By: Sunshine Burgess
“You see us as you want to see us– in the simplest terms, in the most convenient definitions. But what we found out is that each one of us is a brain…and an athlete…and a basket case…a princess…and a criminal. Does that answer your question?” ~ The Breakfast Club
When you are a child of the 80s, life was defined by John Hughes’ films. What we knew about life and love and acceptance, it often all came from the ideas that he instilled. One of the biggest misconceptions that new military spouses have about the spouses they will encounter during their career is that they are all crazy and drama filled. I am not sure if this comes from one particular source because the negatives seem to glare at you from every group on social media and all the TV shows and movies about military spouses and military life. Right away, new spouses are told to “stay away from the spouses” and “you will regret letting those women in your life”. I think that when it comes to military spouses, you can learn a lot from The Breakfast Club.
I won’t say that we are all wonderful, but meeting and interacting with a variety of people is life and, although we are a specialized sector, we are your life now. Think back to when you started school (elementary, high school, even college). You met lots of kids. Kids from different socioeconomic backgrounds, maybe even different parts of the country and world. Kids with parents who are married, divorced parents and same-sex parents. Kids of varying races and religions. Only children and children with many siblings. Kids from educated families and kids who may be the only child to ever get an education. Did you, in those circumstances, decide to stay away because the ones not 100% like you have to be crazy? I am guessing you didn’t. I would be willing to bet that you met them, maybe sized them up over time through conversations and interactions, and then you decided whether they were someone you could be friends with or not. Regardless to whether even a 10-year-old realizes they are doing it, they do this. That is why you will hear children say, “I just don’t like them.” It is okay to decide that someone isn’t your cup of tea, but you have to, at least, give them the opportunity.
I have found over my years as a military spouse that I have met and befriended so many women that I would likely have never met or given a chance before I married into this world. In fact, I have not only learned something about those women, but I have learned valuable things about myself along the way. The one thing I learned is that I don’t want all my friends to be exactly like me because I would be incredibly bored. If you look at the characters from The Breakfast Club, I would most align with the brain. I am a classic, type-A, overachiever. Left to my own vices, I would drive myself and all those around me insane. If you met me, you would never imagine there to be a situation where a basket case and I would interact, but we did. The basket case in my life came around when I was a new spouse and that basket case helped me navigate this life and showed me all the ways I could be involved and make a difference to others. I valued that basket case and still do, because as the brain, I wasn’t ready to put myself out there without weighing the pros and cons and using logic and reason. She had none of those inhibitions. She pushed me and I needed that.

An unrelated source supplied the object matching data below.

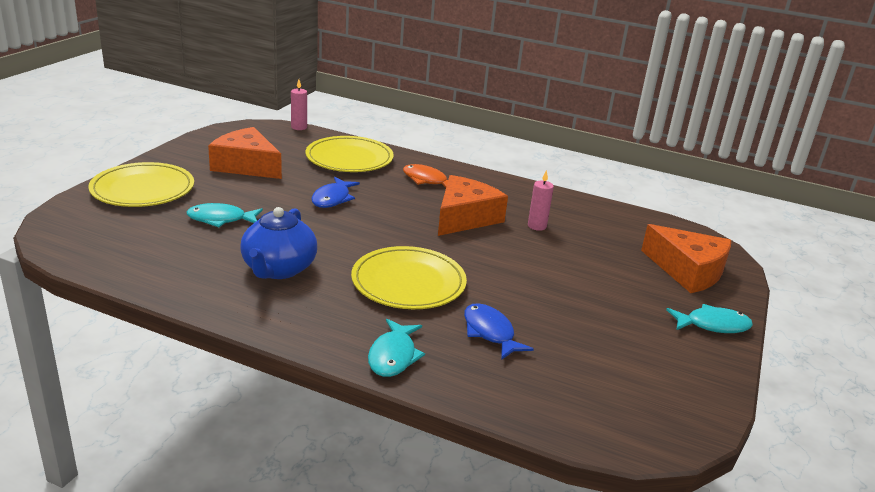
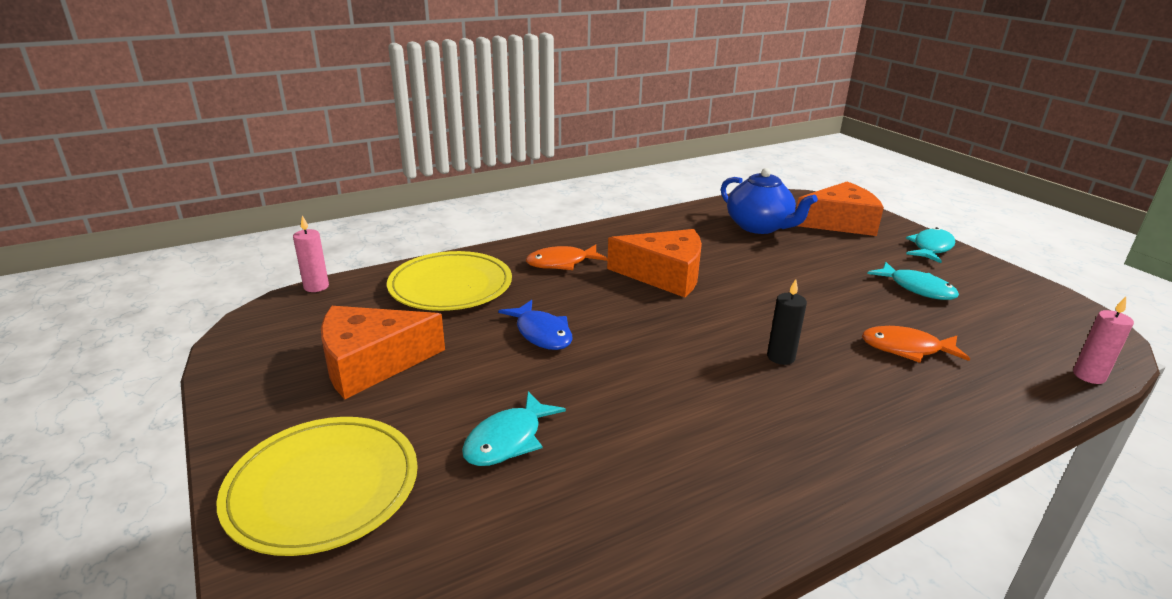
camera: 50 degrees left, 0 degrees up
(278, 269) = (689, 437): blue teapot -> blue teapot (759, 227)
(393, 356) = (935, 424): turquoise fish -> turquoise fish (917, 288)
(408, 282) = (781, 357): yellow plate -> black candle
(465, 217) = (665, 275): orange cheese -> orange cheese turned 120 degrees clockwise
(490, 332) = (906, 349): blue fish -> orange fish
(537, 226) = (713, 249): pink candle -> pink candle (1089, 376)

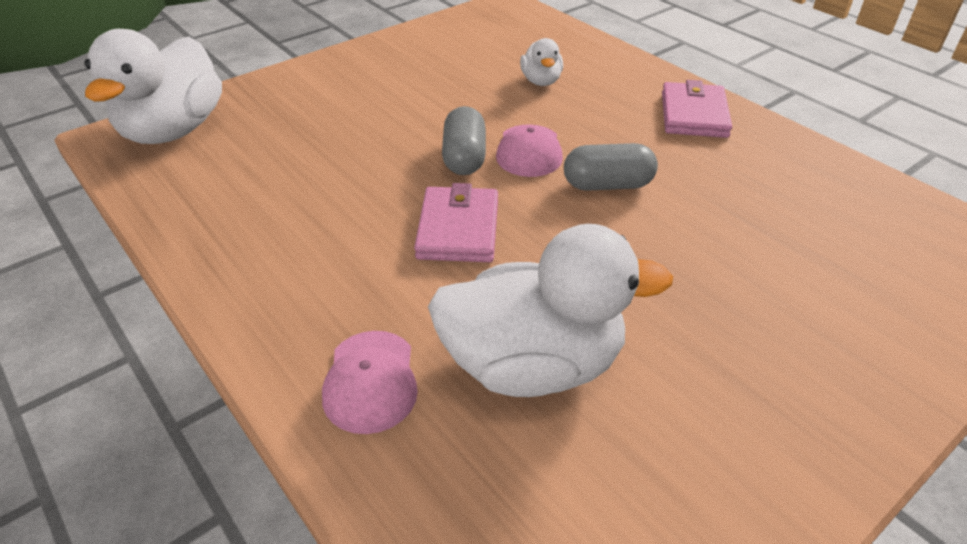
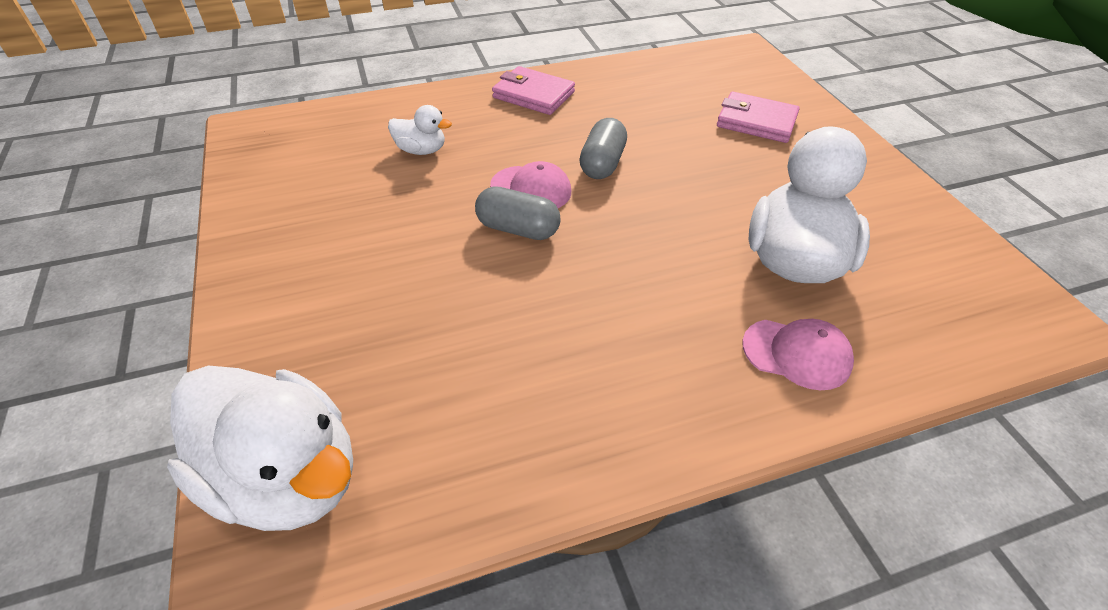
camera: 70 degrees left, 5 degrees up
(458, 229) = (623, 259): pink wallet -> pink wallet (756, 122)

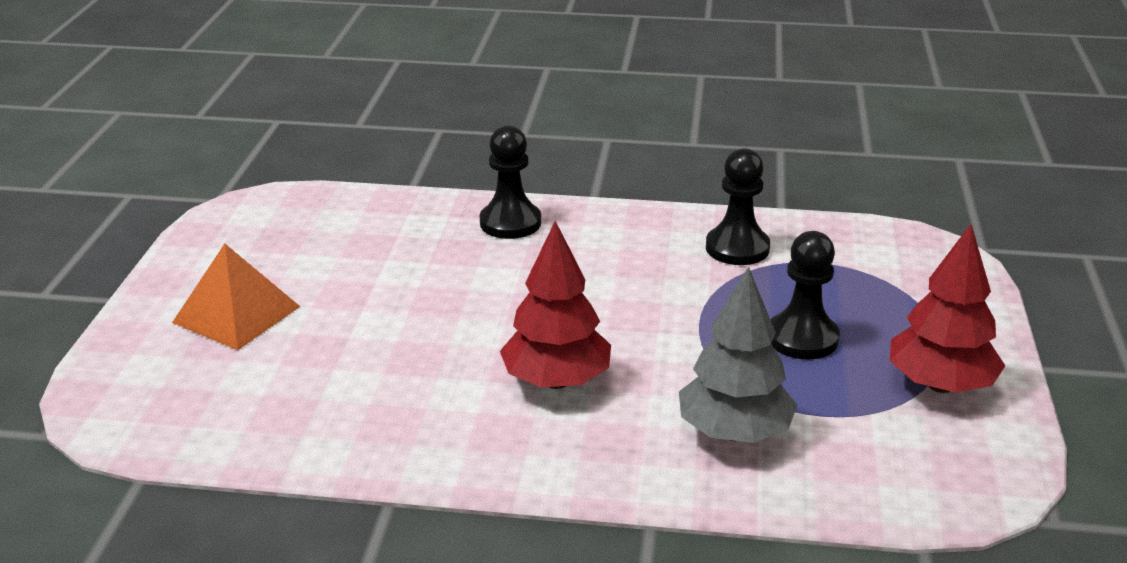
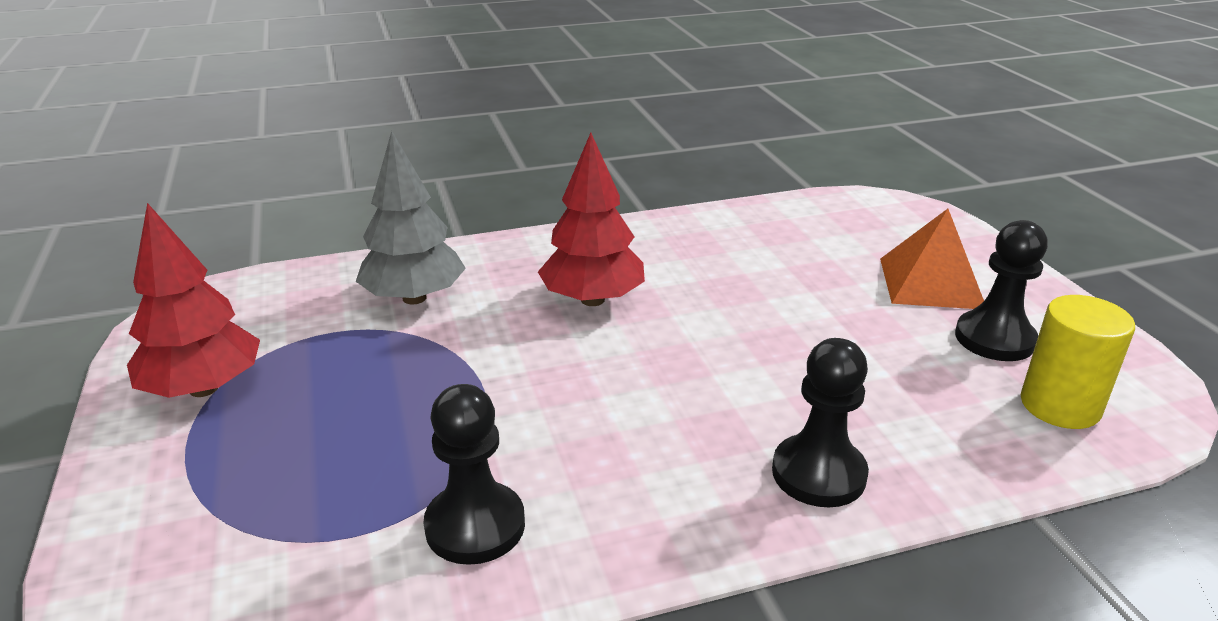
camera: 155 degrees right, 0 degrees up
(310, 216) = (1060, 406): none -> yellow cylinder
(802, 338) = (360, 403): black pawn -> black pawn (994, 339)

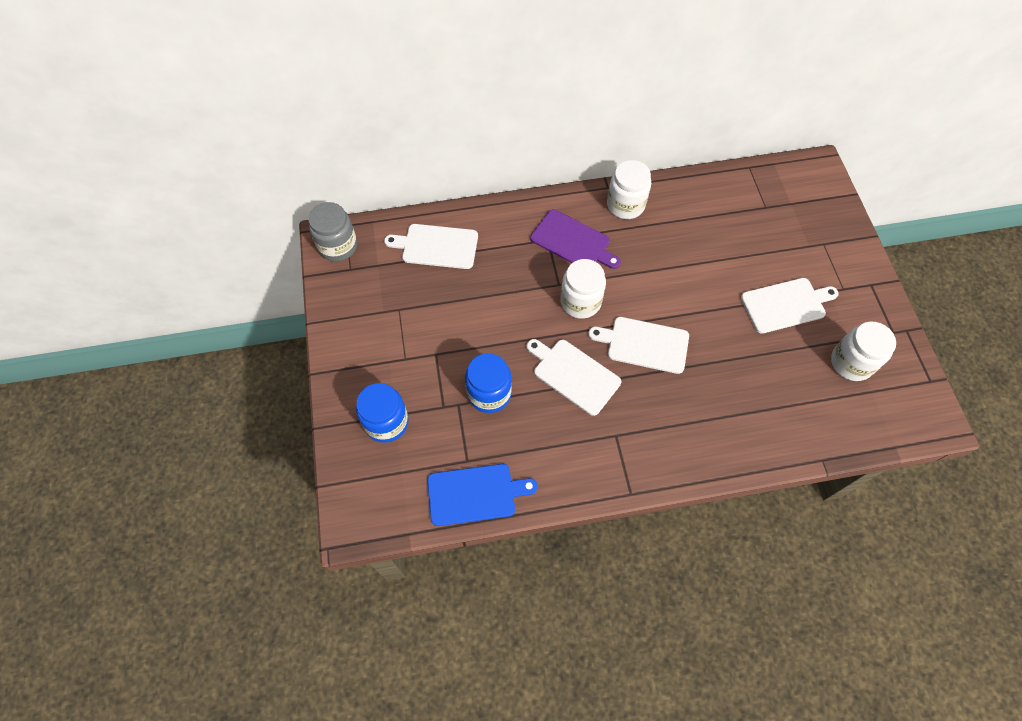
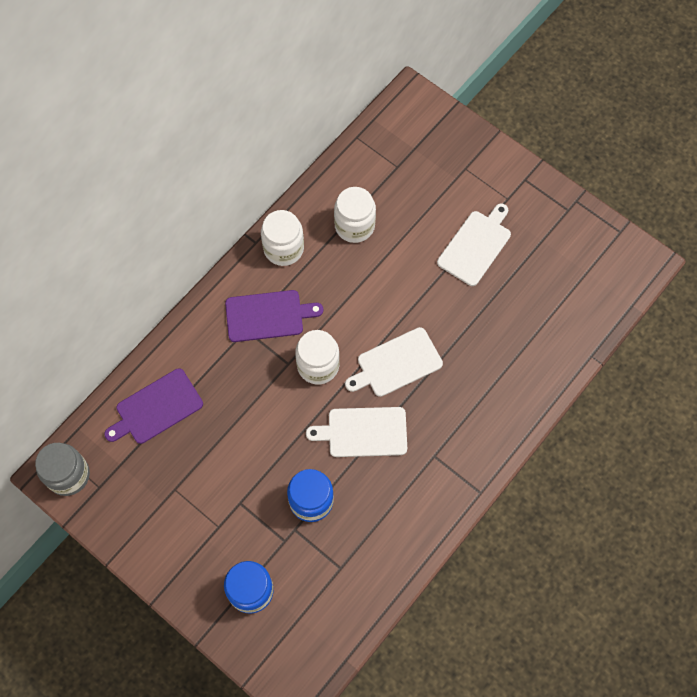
camera: 40 degrees left, 5 degrees up
(437, 246) = (156, 408): white cutting board -> purple cutting board
(475, 494) = (368, 588): blue cutting board -> none
(851, 362) = (556, 259): white jar -> white jar (354, 225)

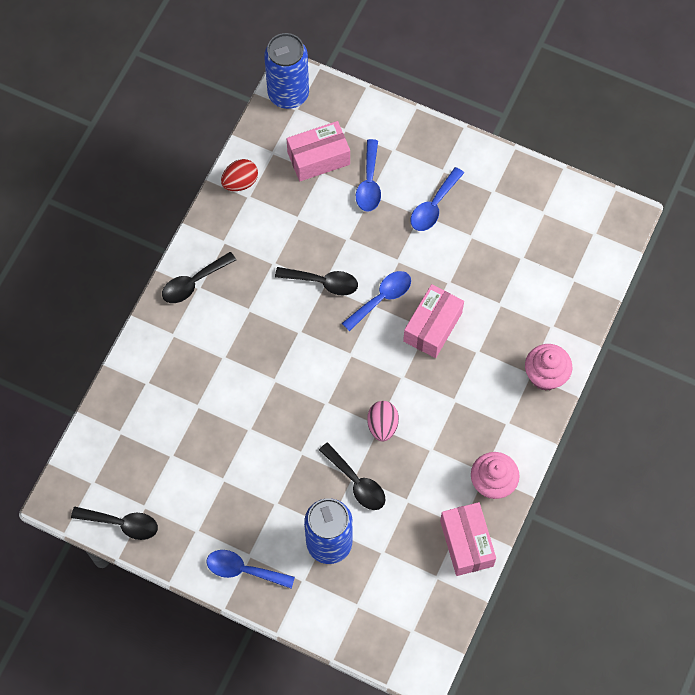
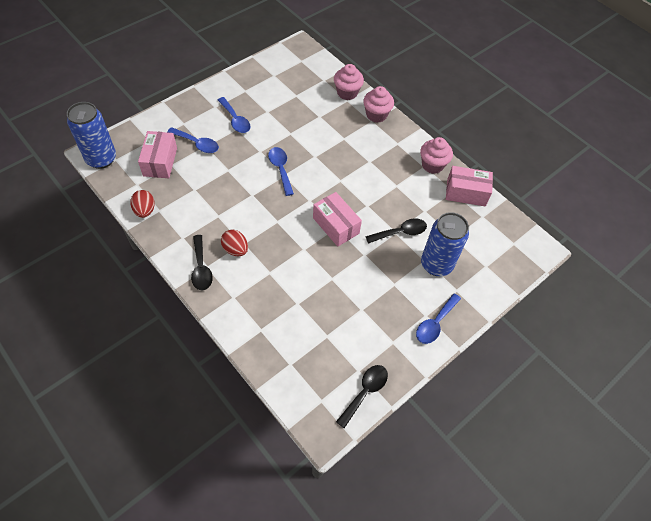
camera: 70 degrees left, 10 degrees down
(236, 306) = (235, 249): none -> red egg
(323, 282) = (250, 194): black spoon -> none
(382, 425) = (368, 203): pink egg -> none
(432, 327) = (315, 152): pink box -> pink box (336, 225)
(566, 320) = (347, 93): none -> pink cupcake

I could tell you about all the various women I have met and all that they have done for me, but that would be a novel and not a blog. I won’t lie, there have been some horrible ones who brought no value to my life too, but as an independently thinking adult, I simply cut those ties. Like a 10-year-old, I said, “I just don’t like them.” Military spouses are no different than the people I met in college or at my first job or any other group I chose to join. Once I did my own “size up”, I place them into categories of sorts. There are the people I have no desire to further a relationship with (the reasons could be many), the ones who are acquaintances (not bad people but just not connecting) and then there are those who become lifelong friends (the ones you can count on even if it has been years since you have seen one another). If you choose to close yourself off from the possibilities, then you may miss out on finding that person who lasts a lifetime. Worse than that, you may never be shown how much more you have to offer and miss out on the opportunity to grow. I am so thankful for all the lessons I received about life and myself from all the varied characters in my life, even the Bender (not necessarily a criminal).